Deep learning techniques, particularly convolutional neural networks (CNNs), offer additional avenues for acquiring grid cell representations for navigation. By training a CNN on datasets of robot trajectories, the network can learn to capture spatial firing patterns that mimic grid cell activity. These acquired representations could be highly valuable for navigation, especially in environments with complex spatial structures.
Another area worth exploring is the use of spatial neural representations in three-dimensional navigation algorithms, such as NeuroSLAM [
37]. This could expand the applicability of grid cell-based navigation from 2D to 3D spaces, providing more versatility for robots operating in varied environments.
By pursuing these research directions, it may be possible to create more robust, adaptable, and biologically accurate grid cell-based navigation systems, with applications extending from simple 2D navigation to complex, multi-sensory 3D spatial tasks.
11. Conclusions
Here is a summary of the key scientific contributions that differentiate our approach:
Realistic, physics-based training data. Most previous work on grid cell–inspired robotics relies on purely synthetic or simplified 2D simulations without realistic physics. We developed a pipeline to collect training data from a ROS + Gazebo environment, including actual dynamics (collisions, motor delays, sensor noise) that closely approximate real robots. This allows the learned grid-cell representations to be more readily transferable to physical robots.
Emergence of multiple cell types. Although many studies focus solely on grid cells in simulated mazes, our network simultaneously exhibits grid cell–like, border cell–like, and head-direction cell–like activation patterns, reflecting a broader biological realism. We demonstrate how these different spatial representations arise within the same architecture trained on realistic robot trajectories.
Bridge from neuroscience to practical robotics. While many grid-cell models remain conceptual or limited to small-scale lab simulations, our method demonstrates how to implement and train such a model for a mobile robot in a realistic environment, thereby advancing potential real-world applications (e.g., path integration and state estimation).
Taken together, these contributions represent a step forward in bridging neuroscience-inspired navigation strategies and robotic implementations.
Despite the progress, challenges remain. Efficient algorithms for large-scale environments, better integration with sensory modalities like vision and auditory systems, and the development of more realistic simulation environments are necessary to advance grid cell-based navigation in robotics further. Addressing these challenges will enable robots to navigate with greater adaptability and resilience, especially in environments with dynamic obstacles and varying sensory inputs.
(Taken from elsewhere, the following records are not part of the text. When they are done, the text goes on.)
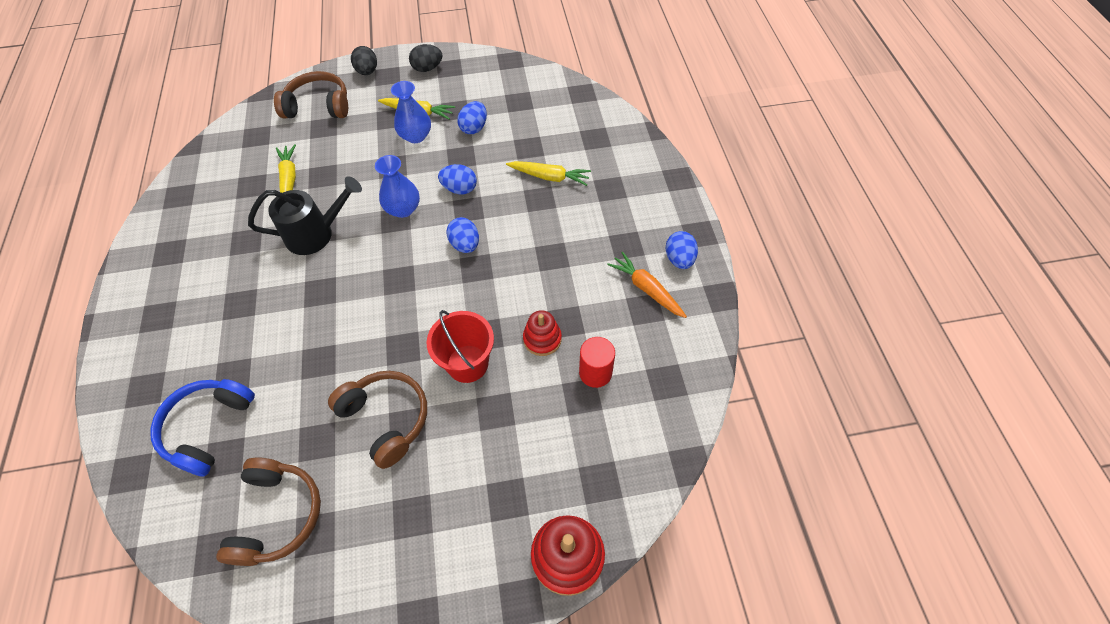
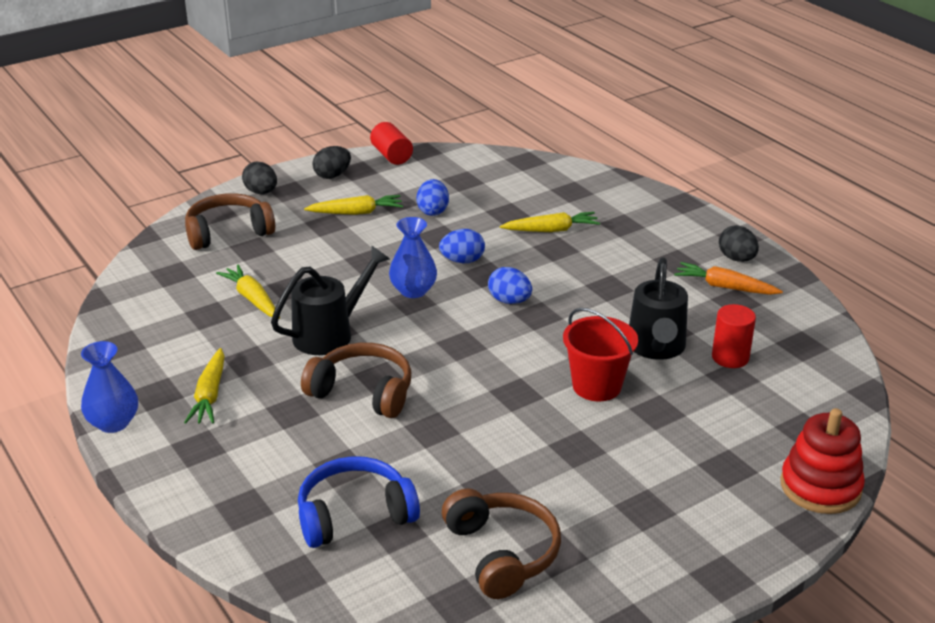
camera: 25 degrees left, 25 degrees down
(199, 267) = (210, 395): none -> yellow carrot
(208, 428) = (354, 514): blue headphones -> blue headphones turned 75 degrees clockwise
(386, 419) = (550, 449): brown headphones -> brown headphones (363, 392)
(416, 136) = (371, 231): blue vase -> blue vase (113, 423)
(484, 59) = (391, 156): none -> red cylinder
(542, 339) = (656, 348): red stacking toy -> black watering can
(679, 259) = (736, 259): blue egg -> black egg

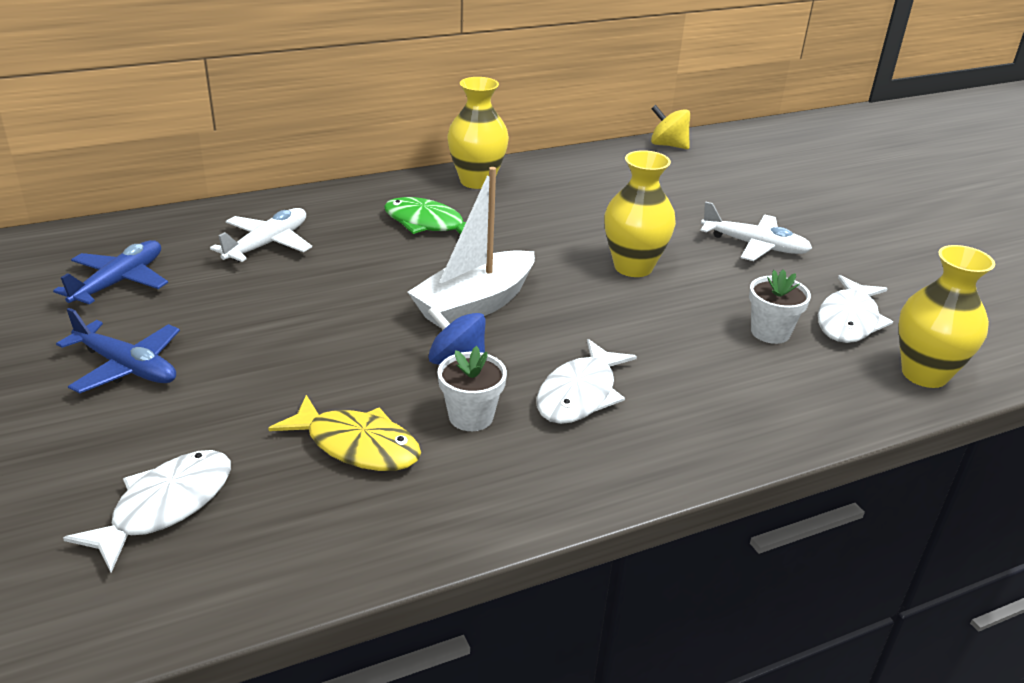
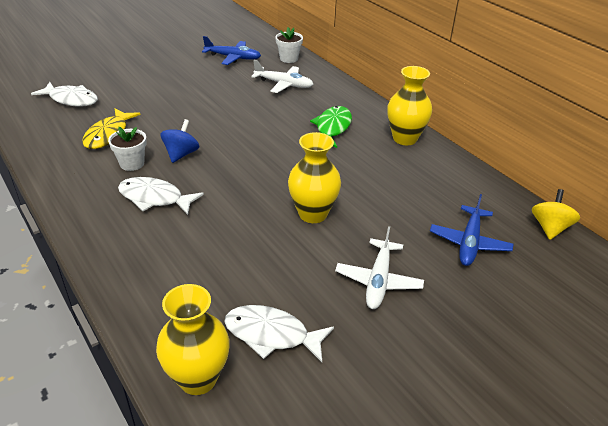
camera: 80 degrees right, 5 degrees up
(126, 367) = (165, 73): blue plane -> blue plane (469, 242)
(475, 305) = (241, 154): white boat -> none
(770, 332) = (241, 284): white flower pot -> white flower pot (289, 59)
The potential applications of grid cell-inspired navigation systems are vast, ranging from search and rescue operations to autonomous transportation. By applying biologically-inspired spatial and directional representation, robots can achieve improved localization, orientation, and adaptability, even in unfamiliar or unpredictable environments. Future research directions could include developing more biologically accurate grid cell models, exploring hybrid models that integrate grid cells with cognitive processes such as memory and decision-making, and applying these models in three-dimensional navigation systems such as NeuroSLAM [
37].
In conclusion, using grid cell principles in robotics presents a promising path forward for creating robust and adaptive navigation systems. Continued research and development in this field can bring robotic navigation closer to human-like spatial reasoning, ultimately enabling robots to navigate with precision, adaptability, and resilience in a wide range of real-world scenarios.